Data section Block Start

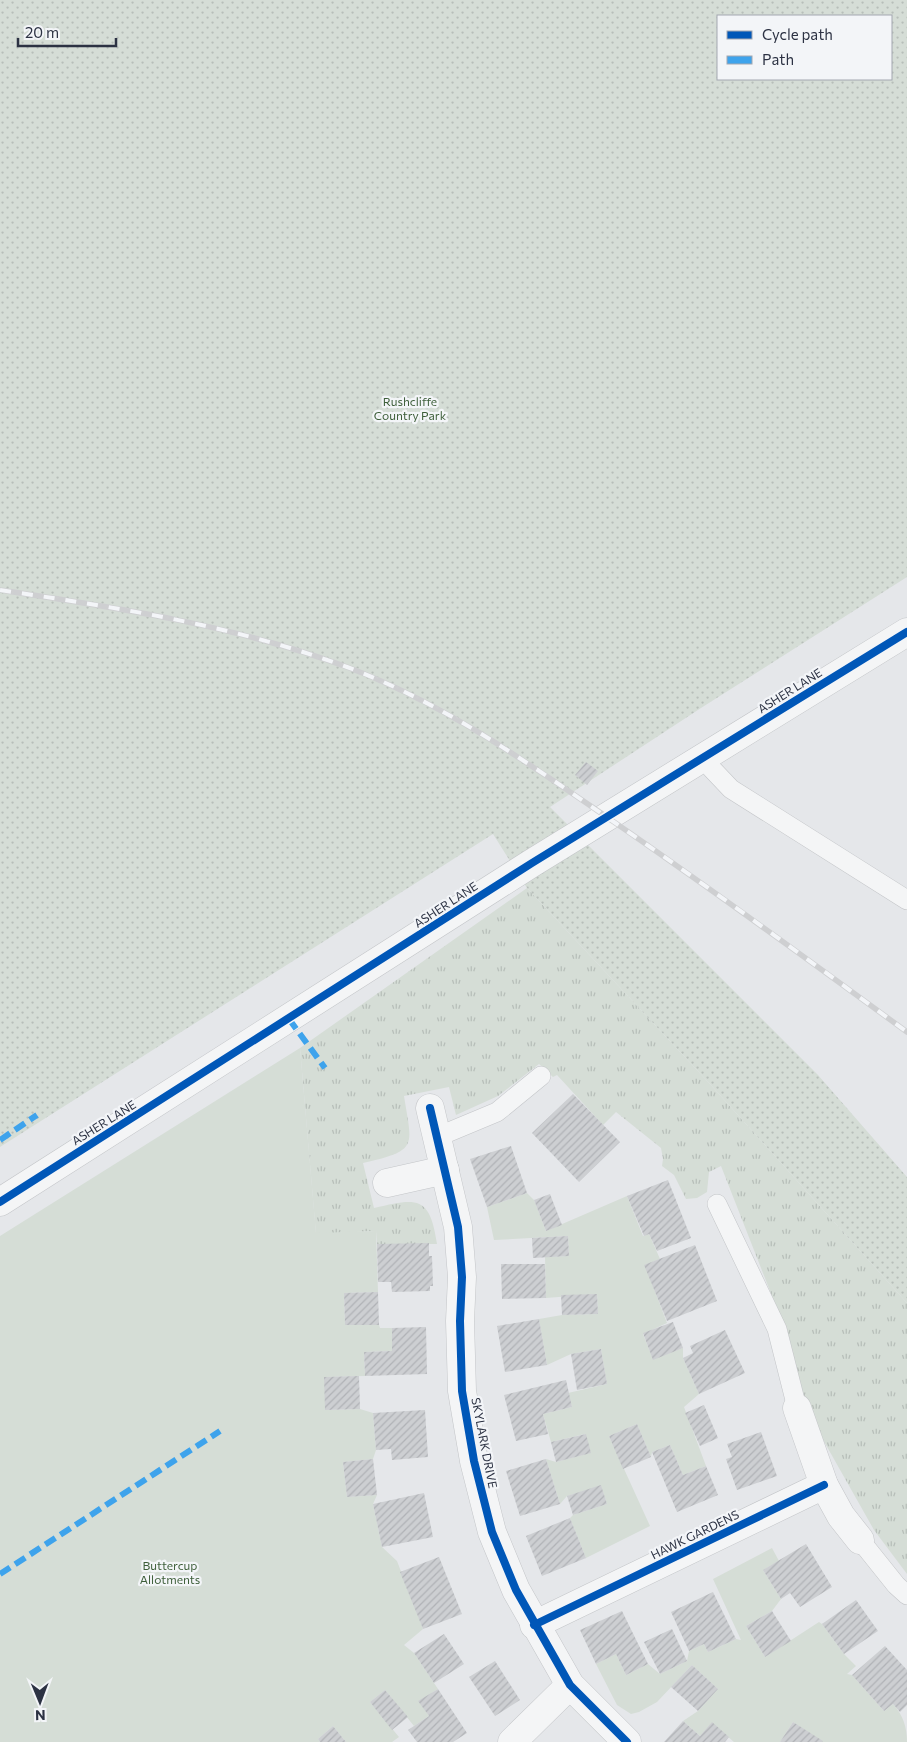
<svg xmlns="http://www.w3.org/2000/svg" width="907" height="1742" font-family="Commissioner,sans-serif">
	<defs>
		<pattern id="grass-tufts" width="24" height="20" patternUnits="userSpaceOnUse" patternTransform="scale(1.25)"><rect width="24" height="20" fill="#d5ddd6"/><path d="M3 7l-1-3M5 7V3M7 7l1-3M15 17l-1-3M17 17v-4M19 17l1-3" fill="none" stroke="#b7beb9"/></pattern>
		<pattern id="park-dots" width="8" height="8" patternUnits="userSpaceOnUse" patternTransform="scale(1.25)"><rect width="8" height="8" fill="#d5ddd6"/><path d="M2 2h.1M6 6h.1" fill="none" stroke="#b7beb9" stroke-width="1.8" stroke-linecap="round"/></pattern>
		<pattern id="building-hatch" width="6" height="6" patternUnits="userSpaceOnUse" patternTransform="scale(1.25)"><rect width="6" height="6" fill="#cdcfd2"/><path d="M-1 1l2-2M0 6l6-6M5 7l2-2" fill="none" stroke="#b0b2b6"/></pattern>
	</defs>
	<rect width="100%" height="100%" fill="#e5e7ea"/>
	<!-- grass -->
	<path fill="url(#grass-tufts)" d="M 527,888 L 710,1084 L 907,1303 L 907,1574 L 874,1530 L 804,1406 L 781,1319 L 721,1166 L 709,1172 L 707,1192 L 697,1198 L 686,1199 L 674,1175 L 662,1166 L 663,1159 L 661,1148 L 616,1112 L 603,1125 L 557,1075 L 553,1077 L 539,1064 L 498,1096 L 456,1115 L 449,1087 L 404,1096 C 412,1147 419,1150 363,1163 L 374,1208 C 417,1198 430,1195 437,1244 L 377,1244 L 376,1231 L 316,1234 L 300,1048 Z"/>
	<!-- park -->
	<path fill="url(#park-dots)" fill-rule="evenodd" d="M 0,0 L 907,0 L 907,577 L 701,708 L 550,807 L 818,1075 L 907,1177 L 907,1303 L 710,1084 L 527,888 L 493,834 L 0,1147 ZM 718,16 L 891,16 L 891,79 L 718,79 Z"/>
	<!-- garden -->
	<g fill="#d5ddd6">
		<polygon points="300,1048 316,1233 376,1231 378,1292 344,1293 345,1325 379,1325 380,1328 392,1328 392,1351 364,1352 365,1376 325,1377 325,1410 360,1409 373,1413 376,1450 373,1459 343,1462 347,1497 377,1495 373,1504 382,1547 397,1561 423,1629 404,1645 414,1653 438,1689 419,1701 429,1716 414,1726 385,1690 370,1702 399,1737 392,1742 346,1742 333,1726 318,1739 320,1742 0,1742 0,1236"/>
		<polygon points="527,1193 534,1200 546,1231 627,1196 643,1236 649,1234 660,1259 645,1265 667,1323 643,1334 653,1359 683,1348 683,1358 699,1394 684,1407 706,1466 683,1475 670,1445 652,1452 651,1457 637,1424 609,1436 650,1526 586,1558 570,1518 573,1515 607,1504 601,1486 567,1496 560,1504 546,1459 556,1462 590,1453 585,1434 551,1442 543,1414 572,1407 568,1393 607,1384 601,1349 571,1354 547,1365 539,1319 562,1315 598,1314 597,1294 546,1298 545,1257 569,1256 568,1236 494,1240 487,1207"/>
		<path d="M 772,1548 L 779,1561 L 763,1570 L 781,1599 L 772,1611 L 746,1626 L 765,1657 L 819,1622 L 822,1624 L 844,1654 L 856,1666 L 847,1674 L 852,1675 L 884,1711 L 893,1704 C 903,1715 907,1727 907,1742 L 822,1742 L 793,1722 L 780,1742 L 734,1742 L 712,1723 L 700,1736 L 683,1721 L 698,1711 L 718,1689 L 692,1665 L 657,1702 L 639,1712 L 631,1714 L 617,1705 L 596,1664 L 616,1654 L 626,1675 L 648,1664 L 660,1674 L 687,1661 L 689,1651 L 704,1644 L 708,1652 L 736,1639 L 741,1640 L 713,1579 Z"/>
	</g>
	<!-- building -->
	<g fill="url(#building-hatch)">
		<polygon points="586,762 598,771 587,785 575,775"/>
		<polygon points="573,1094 620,1142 579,1182 532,1133"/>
		<polygon points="511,1146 527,1193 487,1207 470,1159"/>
		<polygon points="668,1180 691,1238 657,1251 649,1234 644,1236 627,1196"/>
		<polygon points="550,1194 562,1225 546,1231 534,1200"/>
		<polygon points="568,1236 569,1256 533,1258 532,1238"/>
		<polygon points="429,1243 429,1256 432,1256 433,1286 430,1286 430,1291 392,1292 391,1282 378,1282 377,1244"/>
		<polygon points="695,1245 717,1301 667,1321 644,1265"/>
		<polygon points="501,1264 545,1264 546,1298 502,1299"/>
		<polygon points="378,1292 379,1325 345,1325 344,1293"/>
		<polygon points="597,1294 598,1314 562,1315 561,1295"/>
		<polygon points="539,1319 547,1365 505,1372 497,1326"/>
		<polygon points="673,1322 683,1348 653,1360 643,1333"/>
		<polygon points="426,1327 427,1374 365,1376 364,1352 392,1351 392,1328"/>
		<polygon points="725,1330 745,1373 699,1394 683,1358 693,1353 690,1346"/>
		<polygon points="601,1349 607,1384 577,1390 571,1354"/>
		<polygon points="359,1376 360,1409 325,1410 324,1377"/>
		<polygon points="566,1380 572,1407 543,1414 548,1434 516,1441 504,1395"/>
		<polygon points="704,1405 718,1438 700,1446 685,1413"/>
		<polygon points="425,1410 428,1457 392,1460 391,1449 376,1450 373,1413"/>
		<polygon points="637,1424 651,1457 623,1469 609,1436"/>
		<polygon points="761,1432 777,1476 737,1490 726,1459 732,1457 727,1444"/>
		<polygon points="586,1434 591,1453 556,1462 551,1442"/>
		<polygon points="670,1445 683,1475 706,1466 718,1495 677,1512 652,1452"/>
		<polygon points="373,1459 377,1495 347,1497 343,1462"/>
		<polygon points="546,1459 560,1504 520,1516 506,1471"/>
		<polygon points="601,1485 607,1504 573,1515 567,1496"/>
		<polygon points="424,1493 433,1537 382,1547 373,1504"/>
		<polygon points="570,1518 586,1558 542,1576 526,1536"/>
		<polygon points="806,1544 832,1587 800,1607 790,1593 781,1599 763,1570"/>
		<polygon points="439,1557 462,1614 423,1629 400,1572"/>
		<polygon points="713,1592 736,1639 708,1652 704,1644 689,1651 671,1612"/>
		<polygon points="856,1600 878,1631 844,1654 822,1624"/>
		<polygon points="622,1611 648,1664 626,1675 616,1654 596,1664 580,1630"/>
		<polygon points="772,1611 791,1641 765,1657 746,1626"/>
		<polygon points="672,1629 687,1661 660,1674 644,1642"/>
		<polygon points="444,1634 464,1664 434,1683 414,1653"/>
		<polygon points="885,1646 907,1670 907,1705 900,1712 893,1704 884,1711 852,1675"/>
		<polygon points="495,1661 520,1700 495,1716 469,1677"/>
		<polygon points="692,1665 718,1689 698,1711 671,1687"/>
		<polygon points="438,1689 467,1733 453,1742 417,1742 408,1730 429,1716 418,1701"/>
		<polygon points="385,1690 408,1717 392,1730 370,1702"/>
		<polygon points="683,1721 700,1736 712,1722 729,1737 725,1742 664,1742"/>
		<polygon points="793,1722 823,1741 822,1742 780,1742"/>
		<polygon points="333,1726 346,1742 320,1742 318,1739"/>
	</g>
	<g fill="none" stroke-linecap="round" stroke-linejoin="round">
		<defs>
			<g id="lane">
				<polyline points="705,757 712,769 731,789 907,900"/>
				<polyline points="437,1137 497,1112 541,1076"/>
				<polyline points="717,1204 777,1329 797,1408"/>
				<polyline points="860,1540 896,1585 907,1595"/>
			</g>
			<g id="street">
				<polyline points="430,1108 458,1227 462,1277 460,1321 462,1391 474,1461 492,1532 516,1590 570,1685 627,1742"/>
				<polyline points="387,1183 445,1170"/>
				<polyline points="0,1202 532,863 907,632"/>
				<polyline points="797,1408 824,1485 841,1516 860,1540"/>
				<polyline points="534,1625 824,1485"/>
				<polyline points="512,1742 570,1685"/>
			</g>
		</defs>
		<!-- lane casing -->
		<use href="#lane" stroke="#c3c5c8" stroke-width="20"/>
		<!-- street casing -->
		<use href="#street" stroke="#c3c5c8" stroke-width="29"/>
		<!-- lane -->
		<use href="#lane" stroke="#f4f5f6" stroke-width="19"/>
		<!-- street -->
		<use href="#street" stroke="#f4f5f6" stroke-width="28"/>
		<defs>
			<path id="rail" d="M 0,590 C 119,608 233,625 347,667 C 445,704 528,763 614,822 C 713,890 810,961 907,1032"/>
		</defs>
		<!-- rail casing -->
		<use href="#rail" stroke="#cecfd1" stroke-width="5.5"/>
		<!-- rail -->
		<use href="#rail" stroke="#f3f5f8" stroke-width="4" stroke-dasharray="11" stroke-linecap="butt"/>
		<!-- quiet -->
		<g stroke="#3ea3ec" stroke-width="6" stroke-dasharray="12 6" stroke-linecap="butt">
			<polyline points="289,1019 325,1068"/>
			<polyline points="0,1140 37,1115"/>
			<polyline points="0,1574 220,1431"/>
		</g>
		<defs>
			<g id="cycleway">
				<polyline points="430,1108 458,1227 462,1277 460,1321 462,1391 474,1461 492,1532 516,1590 570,1685 627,1742"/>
				<polyline points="0,1202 532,863 907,632"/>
				<polyline points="534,1625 824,1485"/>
			</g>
		</defs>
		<!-- cycleway casing -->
		<use href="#cycleway" stroke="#f3f5f8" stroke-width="11"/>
		<!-- cycleway -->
		<use href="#cycleway" stroke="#0057b8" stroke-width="8"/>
	</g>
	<g text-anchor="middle" stroke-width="4.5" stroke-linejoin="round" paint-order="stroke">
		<!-- park labels -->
		<g font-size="12" fill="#3d5e39" stroke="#f3f5f8">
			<text x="410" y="406">Rushcliffe<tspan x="410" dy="14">Country Park</tspan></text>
			<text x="170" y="1570">Buttercup<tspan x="170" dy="14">Allotments</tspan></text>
		</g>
		<!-- street labels -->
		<g font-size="12" fill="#2c3243" stroke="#f3f5f8">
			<text transform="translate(790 691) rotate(-32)" y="4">ASHER LANE</text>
			<text transform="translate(446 905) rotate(-33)" y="4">ASHER LANE</text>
			<text transform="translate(104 1123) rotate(-32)" y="4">ASHER LANE</text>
			<text transform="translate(484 1443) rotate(79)" y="4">SKYLARK DRIVE</text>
			<text transform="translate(695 1535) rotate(-26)" y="4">HAWK GARDENS</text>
		</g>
	</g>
	<!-- legend -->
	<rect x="717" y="15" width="175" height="65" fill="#f3f5f8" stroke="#a3a7b0"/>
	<rect x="727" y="31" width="25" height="8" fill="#0057b8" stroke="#a3a7b0"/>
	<text x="762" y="40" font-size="15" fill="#2c3243">Cycle path</text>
	<rect x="727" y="56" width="25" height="8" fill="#3ea3ec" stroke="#a3a7b0"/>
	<text x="762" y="65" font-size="15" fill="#2c3243">Path</text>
	<!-- north arrow -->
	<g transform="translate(40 1702) rotate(179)" stroke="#f3f5f8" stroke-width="4" paint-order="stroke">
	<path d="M0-4L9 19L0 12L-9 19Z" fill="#2c3243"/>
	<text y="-8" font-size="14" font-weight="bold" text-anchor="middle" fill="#2c3243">N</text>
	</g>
	<!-- scale -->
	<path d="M18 38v8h98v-8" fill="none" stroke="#2c3243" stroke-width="2.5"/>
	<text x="25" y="38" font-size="15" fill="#2c3243" stroke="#f3f5f8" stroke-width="4" paint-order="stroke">20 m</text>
</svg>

Data section Block End

# Work to be completed:
Copy word for word the stretch of entries above from the line that has "<!-- cycleway casing -->" through the line that has "<!-- street labels -->", both ends included, and nothing outside it.

# Exercise result:
		<!-- cycleway casing -->
		<use href="#cycleway" stroke="#f3f5f8" stroke-width="11"/>
		<!-- cycleway -->
		<use href="#cycleway" stroke="#0057b8" stroke-width="8"/>
	</g>
	<g text-anchor="middle" stroke-width="4.5" stroke-linejoin="round" paint-order="stroke">
		<!-- park labels -->
		<g font-size="12" fill="#3d5e39" stroke="#f3f5f8">
			<text x="410" y="406">Rushcliffe<tspan x="410" dy="14">Country Park</tspan></text>
			<text x="170" y="1570">Buttercup<tspan x="170" dy="14">Allotments</tspan></text>
		</g>
		<!-- street labels -->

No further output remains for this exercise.